Unraveling the Role of Androgens in Shaping Sex Differences at the Cellular Level | The Lifesciences Magazine

Exploring Sex Differences

Sex differences play a significant role in human development, physiological processes, and disease susceptibility. To delve deeper into understanding these differences, a team of researchers led by Prof. GAO Dong, Prof. CHEN Luonan, Prof. BAI Fan, and Prof. YU Chen conducted a comprehensive study published in Nature. The focus was on elucidating how androgens influence sex disparities at the molecular and cellular levels.

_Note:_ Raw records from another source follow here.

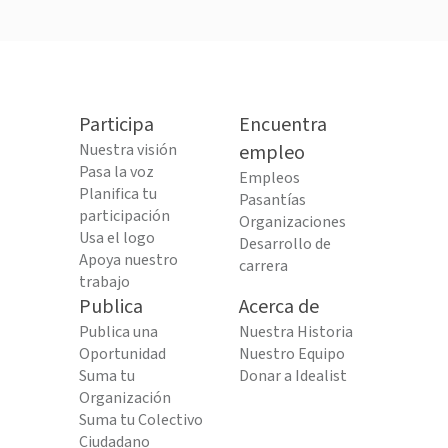
Participa
Encuentra
Nuestra visión
empleo
Pasa la voz
Empleos
Planifica tu
Pasantías
participación
Organizaciones
Usa el logo
Desarrollo de
Apoya nuestro
carrera
trabajo
Publica
Acerca de
Publica una
Nuestra Historia
Oportunidad
Nuestro Equipo
Suma tu
Donar a Idealist
Organización
Suma tu Colectivo
Ciudadano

Investigating Androgen Influence

The researchers developed a detailed single-cell transcriptomic map from 17 different tissues of mice, enabling a thorough analysis of sex differences. They identified specific molecular pathways and cell types influenced by androgens. Through their investigation, they pinpointed genes directly influenced by androgens, such as Egfr, Fos, and Il33, which could potentially serve as targets for precision medicine by modulating the androgen pathway.

Implications for Disease Management

One significant finding of the study was the impact of androgens on the prevalence of certain cell types, particularly within immune cell populations. Notably, the researchers identified group 2 innate lymphoid cells (ILC2s) with high androgen receptor expression levels, suggesting a mechanism by which androgens influence immune responses and disease susceptibility. Moreover, integrating their findings with data from the UK Biobank revealed associations between cell types and sex-biased diseases, shedding light on potential therapeutic targets for precision medicine.


This groundbreaking study provides valuable insights into the intricate ways in which androgens shape sex differences at the cellular and molecular levels. By elucidating the role of androgens in influencing specific molecular pathways and cell types, the researchers have paved the way for developing targeted therapies for sex-biased diseases. Their findings have the potential to revolutionize disease management by modulating the androgen pathway for improved precision medicine strategies.